Healthcare for people in residential care is provided not only by medical practitioners, but also by other professionals. The largest group of professional carers are nurses, for whom professional and best practice guidelines are similarly underdeveloped. For example, there are no guidelines specifying which of the available care strategies for people with dementia (such as validation therapy,12 reality orientation13 or reminiscence therapy14) works best, and for whom. Similarly, other healthcare workers, such as dentists, pharmacists and allied health practitioners, all need to pay special attention to this vulnerable section of the population. A recent survey of Adelaide dentists15 revealed that their interest in and provision of services to people in residential care were low and that dentists provided little educational assistance for staff of nursing homes. A concurrent survey of the needs of the residents found a high level of standard dental treatment needs, with the severely cognitively impaired residents having the highest incidence of oral disease.15 Clearly, a diverse range of best practice guidelines for the care of residents of nursing homes and hostels is needed, together with appropriate resources to implement them.

It is sometimes argued that these residents have "reached the end of the road" and that further attention to their needs is unjustified. This argument is usually rejected by the very many Australians whose relatives and friends are housed in residential care. Perhaps more telling is the realisation that entry into residential care is a common occurrence in our society, and in fact any individual who lives to the age of 65 years has a 33% chance of requiring a nursing home bed during their remaining life and a 20% chance of requiring a hostel bed.3 It is in the interests of all members of society to provide more adequate healthcare in this challenging environment.

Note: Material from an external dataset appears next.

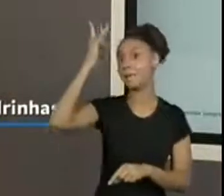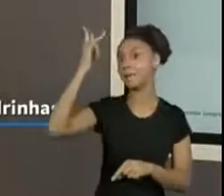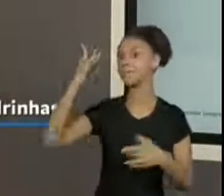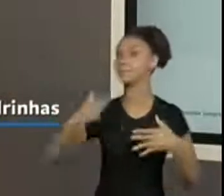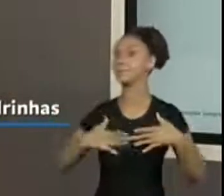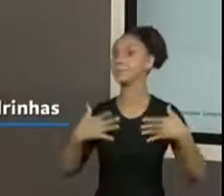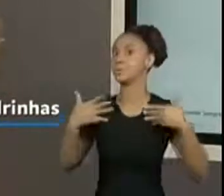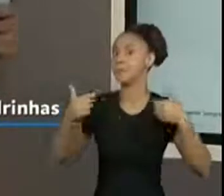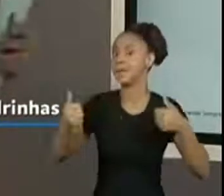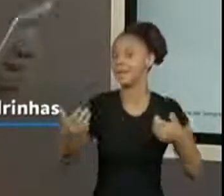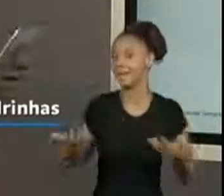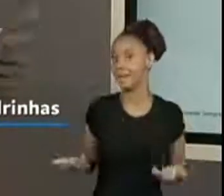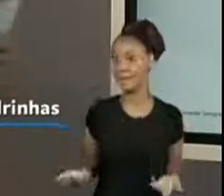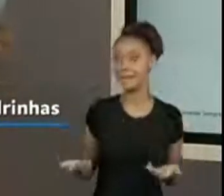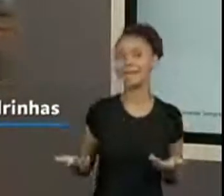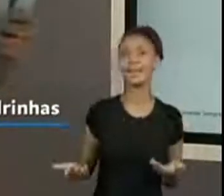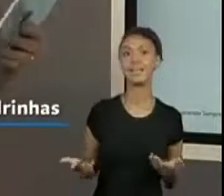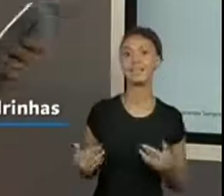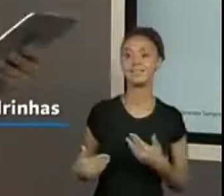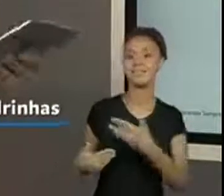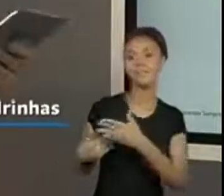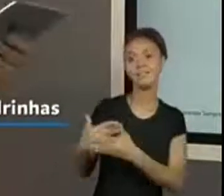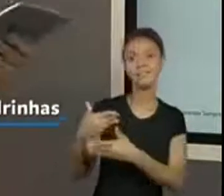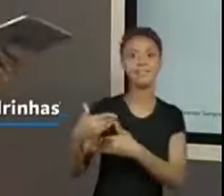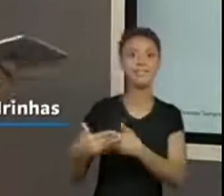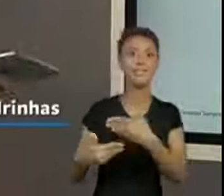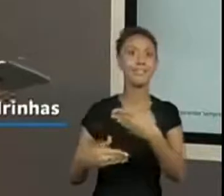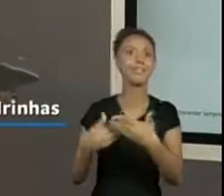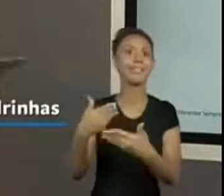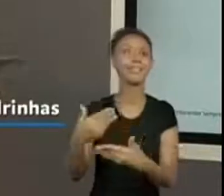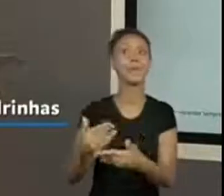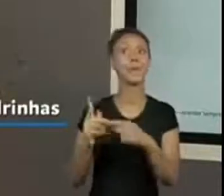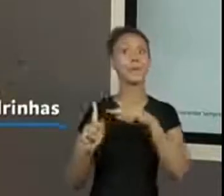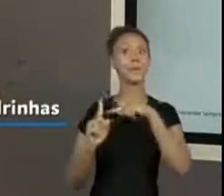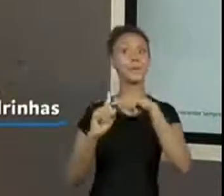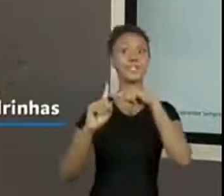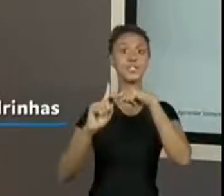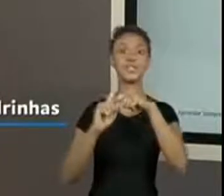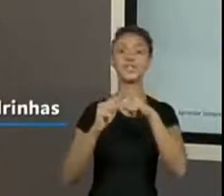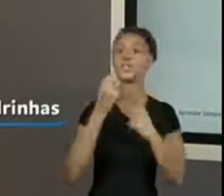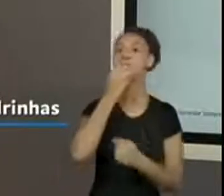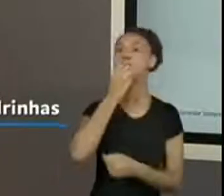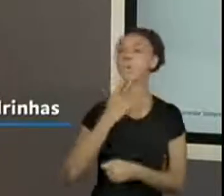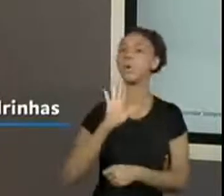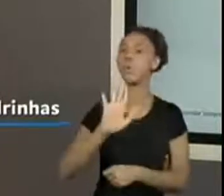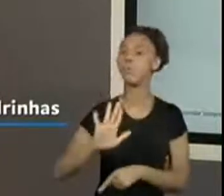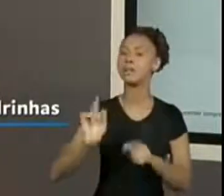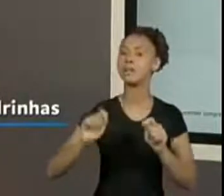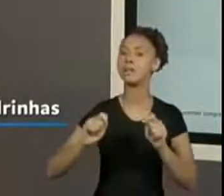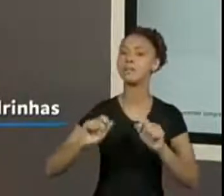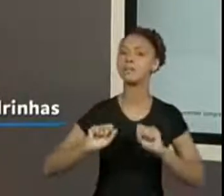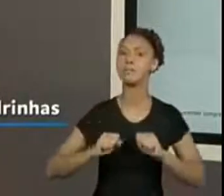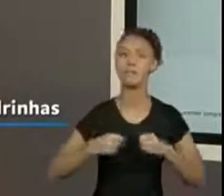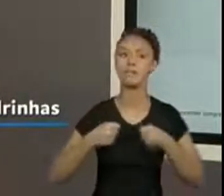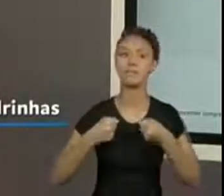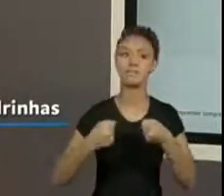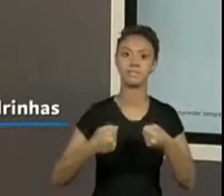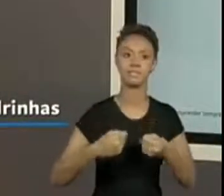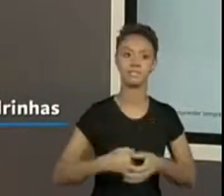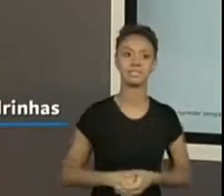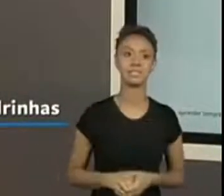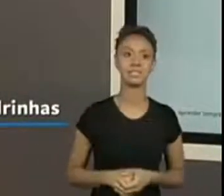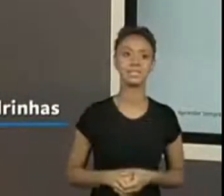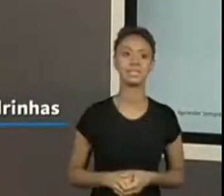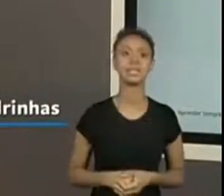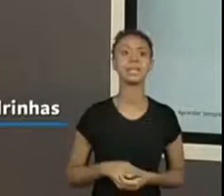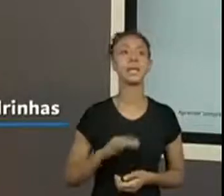todo caminhar leva a coisas e acontecimentos positivos, mas a gente pode trazer um pouquinho mais e vai ter. Mas, para quem que a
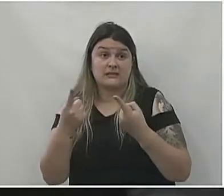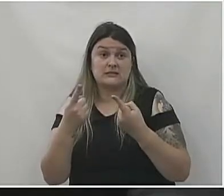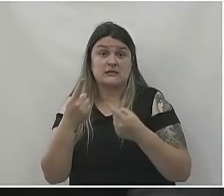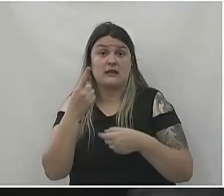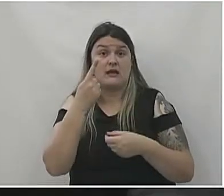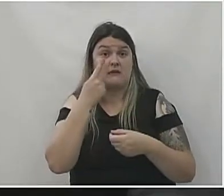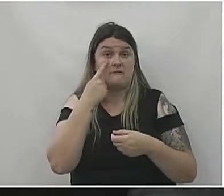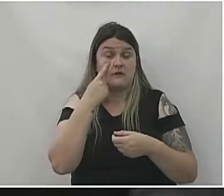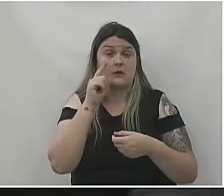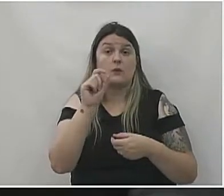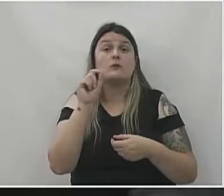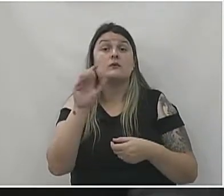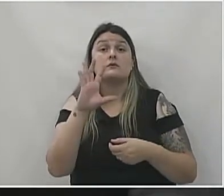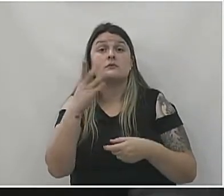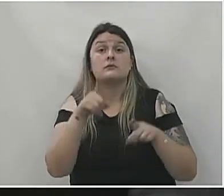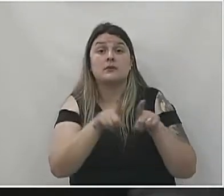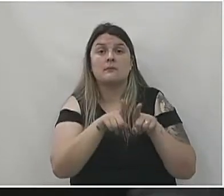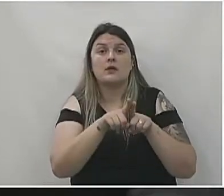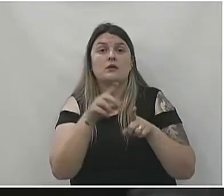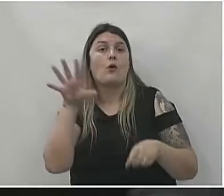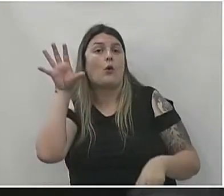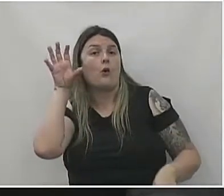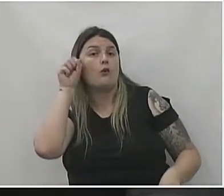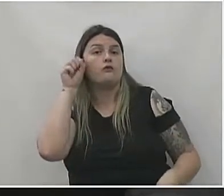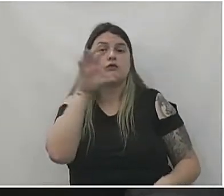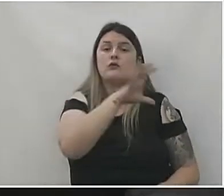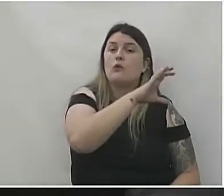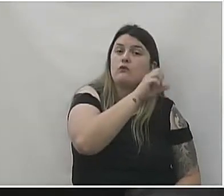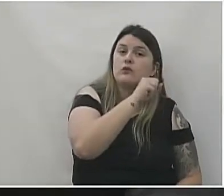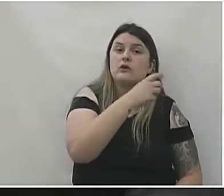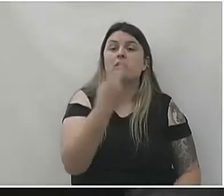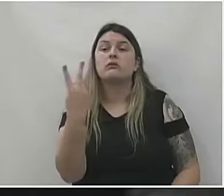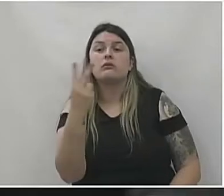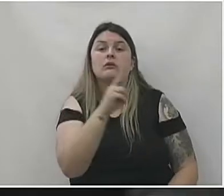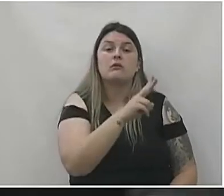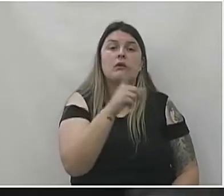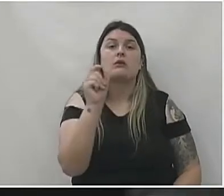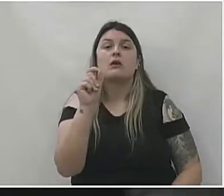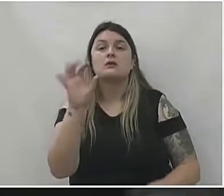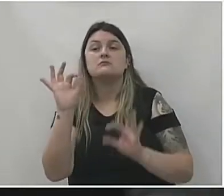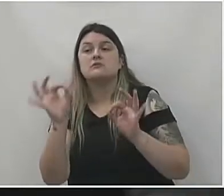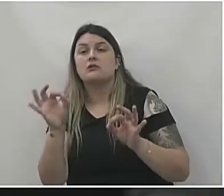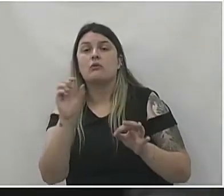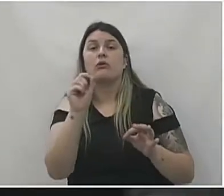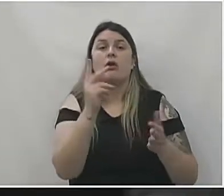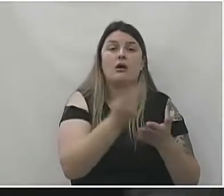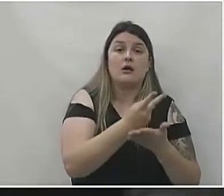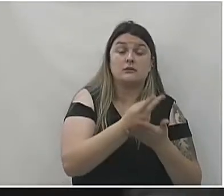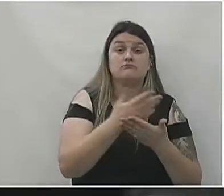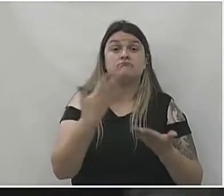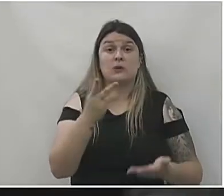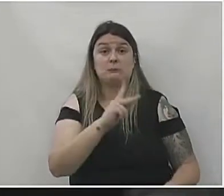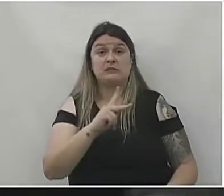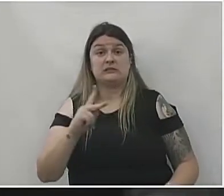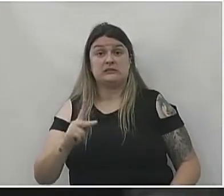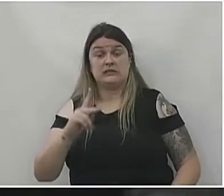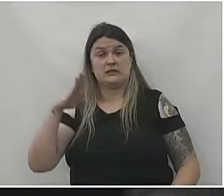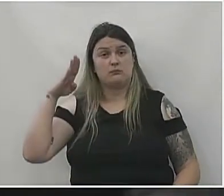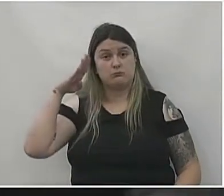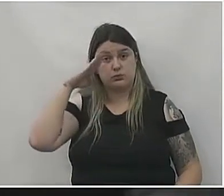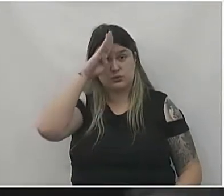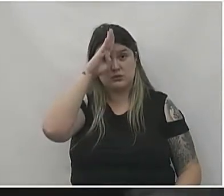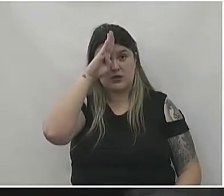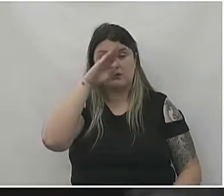levar em consideração isso também, né, ouvir os dois lados ali e ver quem está certo ou errado. Até o próprio presidente, né, Jair Bolsonaro,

Disclosure statement: No conflict of interest.

 
References
  1. Kerin J. Care for aged: a kerosene dip. The Australian Feb 25, 2000: 5.
  2. Walker GJA, Johnstone PW. Interventions for treating scabies. The Cochrane Library. Issue 1. Oxford: Update Software, 2000. Updated quarterly.
  3. Gibson D, Benham C, Racic L, editors. Older Australia at a glance. Canberra: Australian Institute of Health and Welfare, 1999. (Catalogue No. AGE 12.)
  4. Henderson AS, Jorm AF. Dementia in Australia. Canberra: AGPS, 1998.
  5. Rosewarne R, Opie J, Bruce A, et al. Care needs of people with dementia and challenging behaviour living in residential facilities. Canberra: AGPS, 1997.
  6. Stuck AE, Siu AL, Wieland GD, et al. Comprehensive geriatric assessment: a meta-analysis of controlled trials. Lancet 1993; 342: 1032-1036.
  7. McAllister NL, Hollander MJ. Seniors' perceptions of and attitudes towards the British Columbia continuing care system. Health Rep 1993; 5: 409-418.
  8. Byles JE. A thorough going over: evidence for health assessments for older persons. Aust N Z J Public Health 2000; 24: 117-123.
  9. Draper BM. Medical care in aged-care facilities: new directions. Med J Aust 1999; 171: 94-96.
  10. Hughes CM, Lapane KL, Mor V. Impact of legislation on nursing home care in the United States: lessons for the United Kingdom. BMJ 1999; 319: 1060-1063.
  11. Snowdon J. Follow-up survey of psychotropic drug use in Sydney nursing homes. Med J Aust 1999; 170: 299-301.
  12. Neal M, Briggs M. Validation therapy for dementia. The Cochrane Library. Issue 1. Oxford: Update Software, 2000. Updated quarterly.
  13. Spector A, Orrell M, Davies S, Woods B. Reality orientation for dementia. The Cochrane Library. Issue 1. Oxford: Update Software, 2000. Updated quarterly.
  14. Spector A, Orrell M, Davies S, Woods RT. Reminiscence therapy for dementia. The Cochrane Library. Issue 1. Oxford: Update Software, 2000. Updated quarterly.
  15. Australian Institute of Health and Welfare Dental Statistics and Research Unit. The Adelaide dental study of nursing homes. Research report. [Adelaide]: AIHW, October 1999. (Catalogue No. DEN 50.)